Com uma burocracia tão grande, e com um histórico patrimonialista, os teóricos brasileiros deveriam considerar a nossa democracia um milagre a ser explicado.

(Para não dizer que ninguém tentou responder isso, aponto que Jorge Caldeira, em sua História da Riqueza no Brasil, tem uma teoria interessante, que enfatiza o fato de nossas câmaras municipais funcionarem com eleição desde o século XVI. Temos uma estabilidade democrática impressionante no plano municipal, interrompida apenas por Getúlio Vargas. E eu cheguei a tratar desse tema em meu livro, enfatizando o aspecto cultural do individualismo latino.)

Na capital, menos mau

Max Weber descreve um cenário pior do que o das metrópoles brasileiras, pois até os empregos privados são distribuídos pelo governante. O nazismo apenas aprofundaria o vício patrimonialista de existir um monte de empresas privadas cujo sucesso financeiro adviesse de favoritismos estatais.

Trocando em miúdos, a Volkswagen, a Bayer, e até a editora alemã que comprou a Companhia das Letras, eram como que as campeãs nacionais de um BNDES do Reich.

Nas capitais brasileiras, enxergamos a coisa pública como lugar por excelência do patrimonialismo. Nos interiores, porém, concursos públicos podem ser vistos como uma conquista pessoal contra o coronel local.

Aqui, vou trazer um causo ilustrativo. Certa feita viajei para o interior, e fiquei hospedada com moradores locais. Quando perguntados, exibiam um vasto repertório de histórias de coronéis e cabos. Tinham a história de um cabo eleitoral pobre, que ganhou muitos brinquedos para dar de presente aos vizinhos, em troca de um cargo no governo.

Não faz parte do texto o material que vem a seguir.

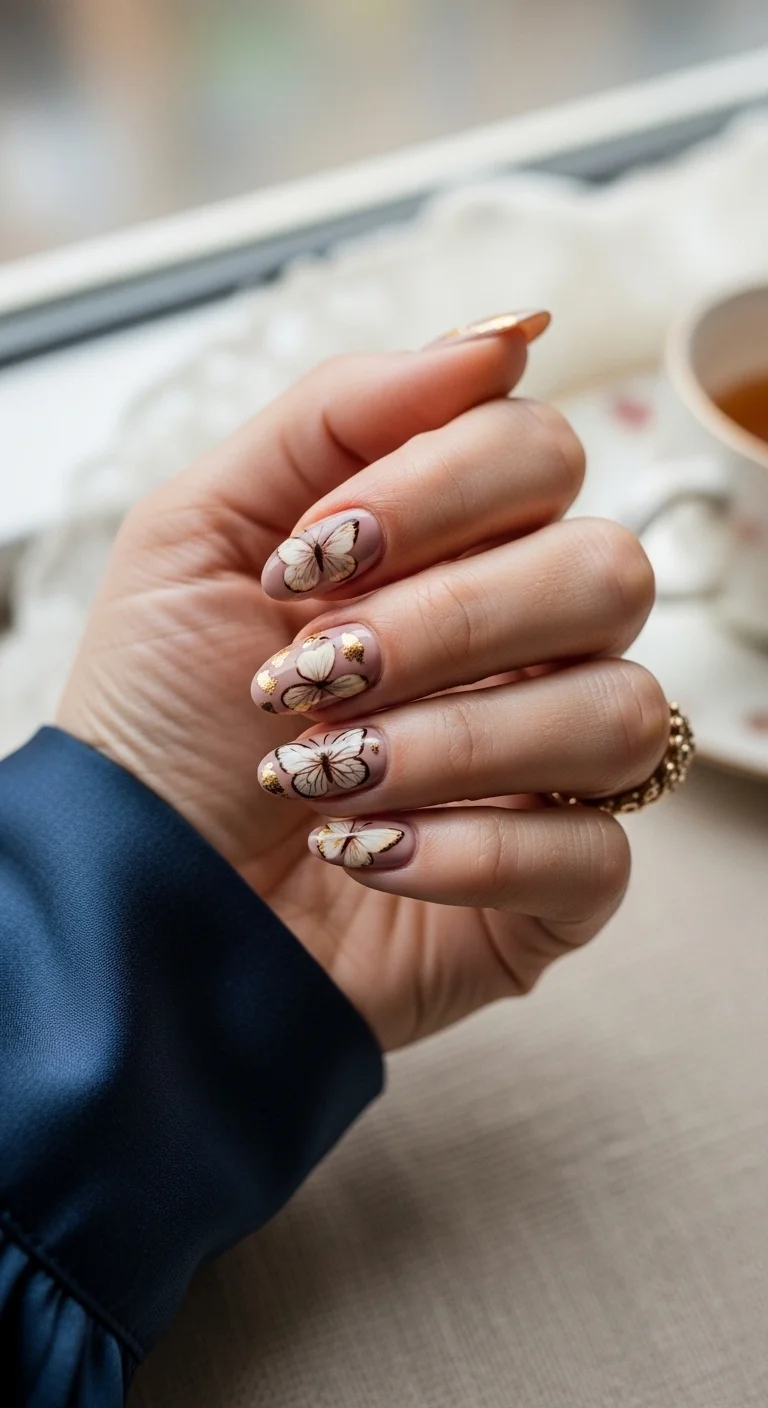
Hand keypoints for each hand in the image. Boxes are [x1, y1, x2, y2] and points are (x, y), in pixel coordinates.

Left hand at [58, 314, 665, 1050]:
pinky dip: (463, 852)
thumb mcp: (197, 532)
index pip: (541, 455)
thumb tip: (504, 335)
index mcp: (454, 549)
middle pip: (607, 574)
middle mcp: (525, 644)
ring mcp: (551, 766)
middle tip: (318, 672)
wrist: (132, 887)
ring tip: (326, 775)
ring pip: (616, 711)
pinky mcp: (558, 884)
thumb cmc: (160, 716)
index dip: (439, 491)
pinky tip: (362, 850)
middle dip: (446, 621)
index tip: (313, 553)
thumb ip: (339, 415)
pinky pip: (594, 852)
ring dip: (450, 742)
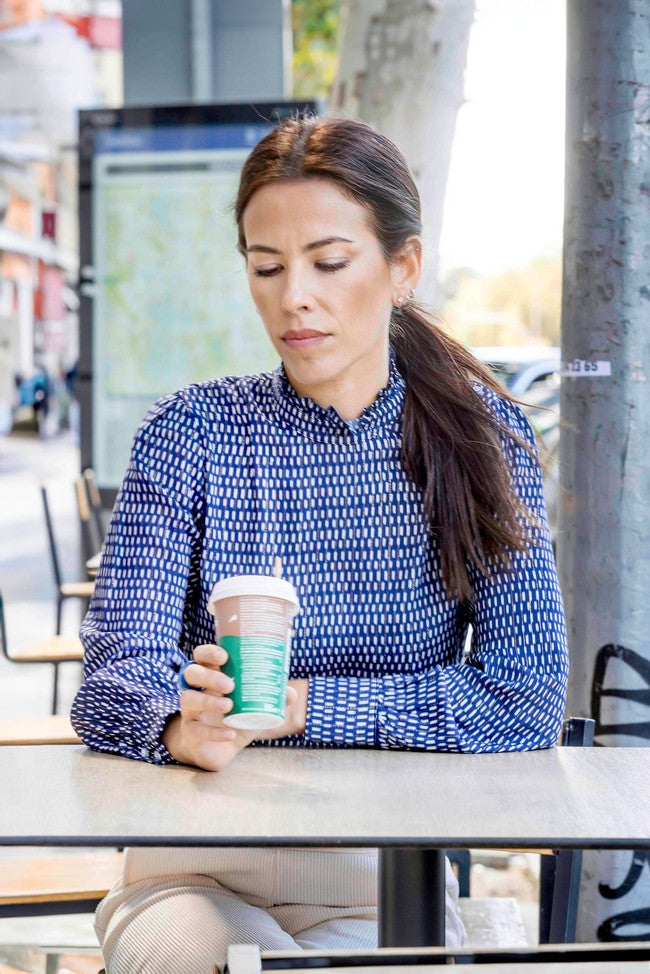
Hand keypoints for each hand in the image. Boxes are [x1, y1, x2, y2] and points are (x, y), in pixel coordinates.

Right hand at [162, 647, 308, 770]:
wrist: (222, 750)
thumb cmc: (237, 718)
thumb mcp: (255, 706)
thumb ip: (272, 697)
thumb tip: (291, 692)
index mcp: (211, 677)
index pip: (201, 657)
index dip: (208, 653)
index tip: (223, 656)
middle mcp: (196, 690)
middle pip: (191, 673)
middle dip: (208, 676)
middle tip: (229, 685)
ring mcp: (190, 712)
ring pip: (187, 699)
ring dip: (208, 701)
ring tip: (228, 705)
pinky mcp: (190, 734)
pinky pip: (195, 730)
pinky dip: (213, 732)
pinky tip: (229, 733)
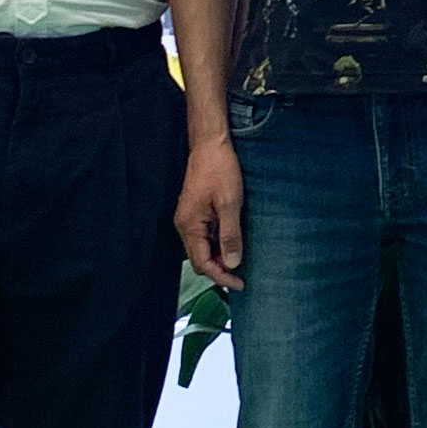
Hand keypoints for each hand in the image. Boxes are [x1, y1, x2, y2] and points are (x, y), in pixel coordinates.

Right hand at [177, 135, 247, 292]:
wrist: (210, 143)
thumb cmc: (220, 169)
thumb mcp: (230, 203)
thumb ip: (230, 235)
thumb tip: (233, 264)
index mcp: (189, 225)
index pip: (203, 263)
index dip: (221, 277)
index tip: (240, 284)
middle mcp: (184, 225)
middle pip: (199, 259)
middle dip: (219, 269)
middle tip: (242, 274)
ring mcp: (188, 218)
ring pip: (201, 249)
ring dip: (218, 257)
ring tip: (239, 258)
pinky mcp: (194, 212)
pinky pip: (203, 236)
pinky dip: (216, 244)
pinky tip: (231, 242)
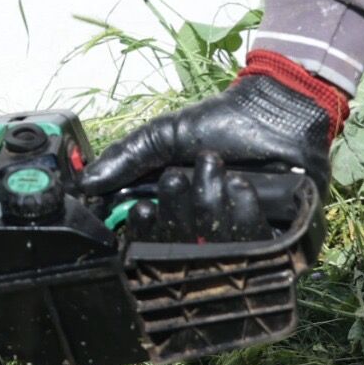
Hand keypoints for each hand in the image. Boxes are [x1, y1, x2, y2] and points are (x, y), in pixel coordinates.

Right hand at [78, 55, 346, 241]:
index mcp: (179, 214)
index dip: (141, 231)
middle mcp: (209, 234)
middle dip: (179, 211)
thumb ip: (124, 158)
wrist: (275, 113)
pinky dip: (244, 217)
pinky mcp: (280, 242)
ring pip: (216, 250)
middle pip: (181, 250)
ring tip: (221, 174)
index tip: (135, 211)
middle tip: (181, 178)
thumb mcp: (163, 137)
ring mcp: (244, 241)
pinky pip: (256, 250)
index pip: (151, 241)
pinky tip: (241, 186)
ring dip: (211, 207)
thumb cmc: (220, 124)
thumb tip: (83, 184)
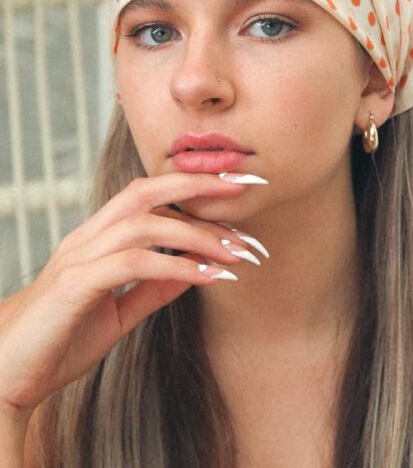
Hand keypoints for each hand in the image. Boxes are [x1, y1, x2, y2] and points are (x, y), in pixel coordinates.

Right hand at [0, 172, 262, 419]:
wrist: (6, 375)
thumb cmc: (60, 340)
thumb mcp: (119, 312)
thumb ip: (153, 289)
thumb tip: (193, 271)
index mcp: (97, 240)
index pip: (147, 197)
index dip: (189, 189)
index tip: (231, 191)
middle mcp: (88, 238)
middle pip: (145, 191)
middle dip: (196, 185)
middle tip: (242, 187)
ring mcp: (79, 258)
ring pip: (145, 224)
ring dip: (196, 234)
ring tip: (236, 252)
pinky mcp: (74, 285)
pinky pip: (133, 264)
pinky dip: (175, 266)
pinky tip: (207, 277)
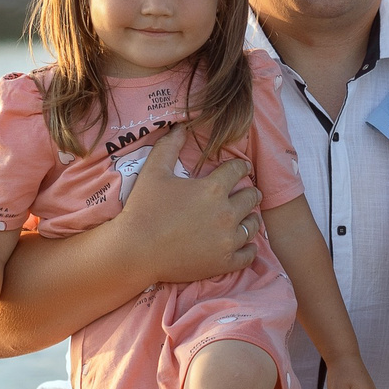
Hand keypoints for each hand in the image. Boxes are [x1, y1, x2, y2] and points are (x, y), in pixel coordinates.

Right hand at [119, 123, 261, 283]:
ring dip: (251, 217)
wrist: (135, 251)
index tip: (243, 167)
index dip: (240, 167)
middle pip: (251, 197)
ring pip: (253, 224)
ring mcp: (228, 240)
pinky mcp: (225, 262)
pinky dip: (249, 247)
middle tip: (249, 193)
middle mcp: (226, 213)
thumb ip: (169, 146)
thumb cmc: (143, 209)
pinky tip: (245, 244)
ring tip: (247, 216)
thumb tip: (180, 126)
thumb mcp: (153, 172)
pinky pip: (249, 254)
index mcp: (212, 188)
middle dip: (250, 192)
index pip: (237, 171)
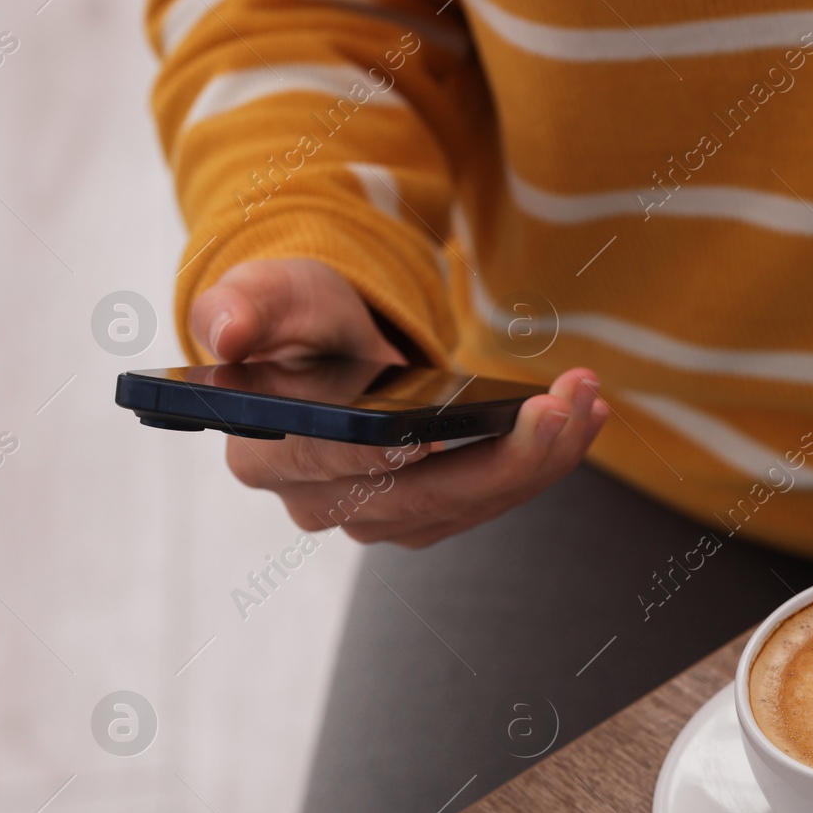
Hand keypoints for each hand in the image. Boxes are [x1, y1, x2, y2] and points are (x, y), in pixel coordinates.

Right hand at [189, 258, 607, 546]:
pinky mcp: (427, 516)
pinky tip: (583, 418)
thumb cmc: (297, 317)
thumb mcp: (271, 293)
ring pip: (471, 504)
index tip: (440, 430)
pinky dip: (544, 461)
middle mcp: (317, 504)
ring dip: (541, 458)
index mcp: (266, 453)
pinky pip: (494, 499)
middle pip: (422, 495)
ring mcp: (378, 519)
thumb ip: (245, 305)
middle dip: (504, 455)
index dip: (389, 450)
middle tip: (565, 405)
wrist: (332, 347)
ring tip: (587, 399)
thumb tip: (225, 331)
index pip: (332, 461)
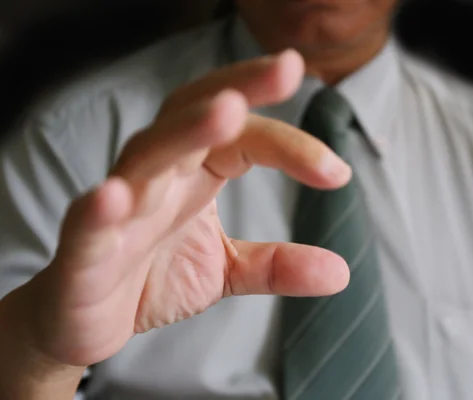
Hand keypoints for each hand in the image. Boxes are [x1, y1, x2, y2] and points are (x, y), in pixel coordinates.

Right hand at [19, 50, 350, 368]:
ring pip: (147, 154)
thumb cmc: (151, 279)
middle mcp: (157, 177)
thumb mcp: (225, 271)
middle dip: (239, 87)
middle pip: (192, 115)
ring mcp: (118, 209)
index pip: (243, 137)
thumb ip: (276, 265)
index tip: (337, 171)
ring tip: (225, 111)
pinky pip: (88, 222)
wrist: (86, 320)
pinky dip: (100, 207)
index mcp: (193, 174)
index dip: (290, 143)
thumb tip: (341, 271)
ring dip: (184, 131)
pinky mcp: (82, 251)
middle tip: (289, 69)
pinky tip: (116, 195)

O candidato foi eleito, e o cabo ficou a ver navios: coronel também dá golpe. Contaram do coronel cuja mulher, caridosa, passou a recolher doações para os vitimados de uma enchente – a fim de acumular as doações, e segurá-las até o período eleitoral, quando seriam dadas de presente em nome do coronel.

Alguns senhores se orgulhavam muito dos filhos que venceram na vida sem ajuda de coronel: só podiam trabalhar nos poucos estabelecimentos privados, todos de posse dos coronéis, até passarem em um concurso público numa esfera fora da alçada do coronel, de modo que não baixam a cabeça para amo nenhum. Em algum momento da história do Brasil, a estabilidade do concursado significou um ataque ao patrimonialismo de coronéis locais. Depois, virou mais uma fonte de tirania.

Os guardiões do Crivella revelaram a face de um Brasil velhíssimo, que com certeza se repete longe das câmeras da Globo. Na cidade do Rio de Janeiro, os meios de comunicação não são propriedade privada do governante. Em várias cidades do Brasil, a coisa é bem diferente.

Fiquemos atentos, portanto, e lembremos que mais importante do que o bate-boca dos aspones é o funcionamento do posto de saúde.